Cognitive structural theories are an interesting way to organize the process of knowledge. While these theories are valuable, there are two things that did not resonate with me entirely. First, is the fact that these theories are structured in stages. This seems like a linear way to think about cognitive development. The idea that to advance in a stage, an individual must face a cognitive conflict that he/she/ze cannot assimilate into their current thinking seems inflexible. At the same time, I understand that developmental theories function under the assumption that complex development can only be attained by fulfilling the developmental requirements of a prior stage. The second thing that did not resonate was that the end stages of the cognitive structural theories involve returning to a sense of dualism with reasoning. For example, Perry's Commitment to Relativism stage, simply put, believes that there is a right and wrong answer (dualism) and after taking everything into account, the individual stays committed to what he/she/ze believes is right. It was a little confusing, because it makes cognitive structural theories' goal seem like progression toward a higher-level dualism.

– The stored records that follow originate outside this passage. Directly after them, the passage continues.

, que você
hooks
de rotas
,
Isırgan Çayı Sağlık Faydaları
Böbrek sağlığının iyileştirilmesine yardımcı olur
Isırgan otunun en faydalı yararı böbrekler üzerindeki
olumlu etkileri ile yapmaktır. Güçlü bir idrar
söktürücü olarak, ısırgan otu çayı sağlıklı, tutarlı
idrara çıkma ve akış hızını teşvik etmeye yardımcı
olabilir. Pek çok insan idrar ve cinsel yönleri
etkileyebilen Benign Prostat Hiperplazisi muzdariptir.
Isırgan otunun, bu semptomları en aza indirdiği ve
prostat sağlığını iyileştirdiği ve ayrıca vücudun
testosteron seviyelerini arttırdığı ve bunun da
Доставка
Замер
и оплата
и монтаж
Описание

Cognitive structural theories set the foundation for how we as student affairs professionals view how our students engage in making meaning of knowledge. While these theories have their strengths, it is important to be cognizant that certain things like culture and gender are not taken into account in all of the theories. As with any theory, there is additional research that can be done. What cognitive structural theories do provide student affairs professionals with is the ability to begin to understand how the students we work with conceptualize knowledge in arenas, such as the classroom, social interactions, and group interactions to name a few. Cognitive structural theories give student affairs professionals the insight to meet our students where they are at and create effective interventions and learning environments to facilitate their growth.
Evans, N. J., Forney, D. S., Guido, F. M., Patton, L. D., & Renn, K. A. (2010). Student development in college: Theory, research, and practice (2nd ed.). San Francisco, CA: Jossey-Bass.
Love, P. G., & Guthrie, V. L. (1999). Understanding and applying cognitive development theory. New directions for student services, No. 88. San Francisco, CA: Jossey-Bass.